Before-and-after change records:

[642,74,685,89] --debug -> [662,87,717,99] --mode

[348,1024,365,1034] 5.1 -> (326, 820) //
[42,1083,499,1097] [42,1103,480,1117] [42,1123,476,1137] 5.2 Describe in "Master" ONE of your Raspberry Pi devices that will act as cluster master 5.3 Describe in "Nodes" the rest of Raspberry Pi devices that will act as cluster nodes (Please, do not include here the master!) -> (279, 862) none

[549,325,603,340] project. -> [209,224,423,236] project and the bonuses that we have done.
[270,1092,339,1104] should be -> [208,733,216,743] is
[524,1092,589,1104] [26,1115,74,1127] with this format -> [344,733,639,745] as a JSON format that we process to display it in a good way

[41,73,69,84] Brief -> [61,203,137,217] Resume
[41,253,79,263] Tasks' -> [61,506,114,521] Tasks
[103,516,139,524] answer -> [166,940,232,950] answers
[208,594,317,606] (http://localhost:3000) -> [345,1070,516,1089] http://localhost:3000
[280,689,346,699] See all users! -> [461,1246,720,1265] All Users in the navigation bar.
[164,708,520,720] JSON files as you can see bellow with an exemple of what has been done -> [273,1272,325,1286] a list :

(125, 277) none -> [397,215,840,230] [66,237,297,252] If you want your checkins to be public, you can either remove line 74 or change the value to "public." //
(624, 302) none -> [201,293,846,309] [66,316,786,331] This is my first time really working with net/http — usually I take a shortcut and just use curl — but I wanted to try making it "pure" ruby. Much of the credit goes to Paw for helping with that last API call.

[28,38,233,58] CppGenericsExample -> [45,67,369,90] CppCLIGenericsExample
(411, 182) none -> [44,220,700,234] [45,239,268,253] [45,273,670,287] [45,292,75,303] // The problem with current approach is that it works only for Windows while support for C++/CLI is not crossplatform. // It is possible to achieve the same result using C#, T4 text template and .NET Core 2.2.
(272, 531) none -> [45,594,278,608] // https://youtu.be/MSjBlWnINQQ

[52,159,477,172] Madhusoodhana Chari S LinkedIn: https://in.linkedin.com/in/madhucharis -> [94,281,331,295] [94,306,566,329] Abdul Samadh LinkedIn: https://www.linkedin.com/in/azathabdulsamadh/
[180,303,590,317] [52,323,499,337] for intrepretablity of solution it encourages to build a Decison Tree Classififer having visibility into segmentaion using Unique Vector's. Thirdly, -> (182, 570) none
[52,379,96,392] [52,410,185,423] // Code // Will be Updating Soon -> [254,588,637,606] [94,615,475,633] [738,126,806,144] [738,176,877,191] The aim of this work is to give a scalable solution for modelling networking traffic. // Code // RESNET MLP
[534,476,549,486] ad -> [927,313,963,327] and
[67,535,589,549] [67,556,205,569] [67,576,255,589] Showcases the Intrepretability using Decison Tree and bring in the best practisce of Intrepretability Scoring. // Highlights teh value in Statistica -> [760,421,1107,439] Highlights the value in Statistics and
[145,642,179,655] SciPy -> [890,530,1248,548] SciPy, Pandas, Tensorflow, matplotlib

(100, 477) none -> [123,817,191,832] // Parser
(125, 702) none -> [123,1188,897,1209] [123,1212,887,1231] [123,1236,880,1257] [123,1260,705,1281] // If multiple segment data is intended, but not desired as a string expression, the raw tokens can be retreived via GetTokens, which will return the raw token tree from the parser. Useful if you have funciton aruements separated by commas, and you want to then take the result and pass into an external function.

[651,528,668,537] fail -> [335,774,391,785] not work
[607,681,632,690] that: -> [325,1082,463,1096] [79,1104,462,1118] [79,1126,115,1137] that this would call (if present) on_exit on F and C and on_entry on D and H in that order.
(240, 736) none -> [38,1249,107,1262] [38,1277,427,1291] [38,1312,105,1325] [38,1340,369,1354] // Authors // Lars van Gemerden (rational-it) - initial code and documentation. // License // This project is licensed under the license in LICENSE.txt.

WORK TO BE COMPLETED
Each record is to be repeated exactly.

ANSWER AREA
[642,74,685,89] --debug -> [662,87,717,99] --mode

[348,1024,365,1034] 5.1 -> (326, 820) //
[42,1083,499,1097] [42,1103,480,1117] [42,1123,476,1137] 5.2 Describe in "Master" ONE of your Raspberry Pi devices that will act as cluster master 5.3 Describe in "Nodes" the rest of Raspberry Pi devices that will act as cluster nodes (Please, do not include here the master!) -> (279, 862) none

[549,325,603,340] project. -> [209,224,423,236] project and the bonuses that we have done.
[270,1092,339,1104] should be -> [208,733,216,743] is
[524,1092,589,1104] [26,1115,74,1127] with this format -> [344,733,639,745] as a JSON format that we process to display it in a good way

[41,73,69,84] Brief -> [61,203,137,217] Resume
[41,253,79,263] Tasks' -> [61,506,114,521] Tasks
[103,516,139,524] answer -> [166,940,232,950] answers
[208,594,317,606] (http://localhost:3000) -> [345,1070,516,1089] http://localhost:3000
[280,689,346,699] See all users! -> [461,1246,720,1265] All Users in the navigation bar.
[164,708,520,720] JSON files as you can see bellow with an exemple of what has been done -> [273,1272,325,1286] a list :

(125, 277) none -> [397,215,840,230] [66,237,297,252] If you want your checkins to be public, you can either remove line 74 or change the value to "public." //
(624, 302) none -> [201,293,846,309] [66,316,786,331] This is my first time really working with net/http — usually I take a shortcut and just use curl — but I wanted to try making it "pure" ruby. Much of the credit goes to Paw for helping with that last API call.

[28,38,233,58] CppGenericsExample -> [45,67,369,90] CppCLIGenericsExample
(411, 182) none -> [44,220,700,234] [45,239,268,253] [45,273,670,287] [45,292,75,303] // The problem with current approach is that it works only for Windows while support for C++/CLI is not crossplatform. // It is possible to achieve the same result using C#, T4 text template and .NET Core 2.2.
(272, 531) none -> [45,594,278,608] // https://youtu.be/MSjBlWnINQQ

[52,159,477,172] Madhusoodhana Chari S LinkedIn: https://in.linkedin.com/in/madhucharis -> [94,281,331,295] [94,306,566,329] Abdul Samadh LinkedIn: https://www.linkedin.com/in/azathabdulsamadh/
[180,303,590,317] [52,323,499,337] for intrepretablity of solution it encourages to build a Decison Tree Classififer having visibility into segmentaion using Unique Vector's. Thirdly, -> (182, 570) none
[52,379,96,392] [52,410,185,423] // Code // Will be Updating Soon -> [254,588,637,606] [94,615,475,633] [738,126,806,144] [738,176,877,191] The aim of this work is to give a scalable solution for modelling networking traffic. // Code // RESNET MLP
[534,476,549,486] ad -> [927,313,963,327] and
[67,535,589,549] [67,556,205,569] [67,576,255,589] Showcases the Intrepretability using Decison Tree and bring in the best practisce of Intrepretability Scoring. // Highlights teh value in Statistica -> [760,421,1107,439] Highlights the value in Statistics and
[145,642,179,655] SciPy -> [890,530,1248,548] SciPy, Pandas, Tensorflow, matplotlib

(100, 477) none -> [123,817,191,832] // Parser
(125, 702) none -> [123,1188,897,1209] [123,1212,887,1231] [123,1236,880,1257] [123,1260,705,1281] // If multiple segment data is intended, but not desired as a string expression, the raw tokens can be retreived via GetTokens, which will return the raw token tree from the parser. Useful if you have funciton aruements separated by commas, and you want to then take the result and pass into an external function.

[651,528,668,537] fail -> [335,774,391,785] not work
[607,681,632,690] that: -> [325,1082,463,1096] [79,1104,462,1118] [79,1126,115,1137] that this would call (if present) on_exit on F and C and on_entry on D and H in that order.
(240, 736) none -> [38,1249,107,1262] [38,1277,427,1291] [38,1312,105,1325] [38,1340,369,1354] // Authors // Lars van Gemerden (rational-it) - initial code and documentation. // License // This project is licensed under the license in LICENSE.txt.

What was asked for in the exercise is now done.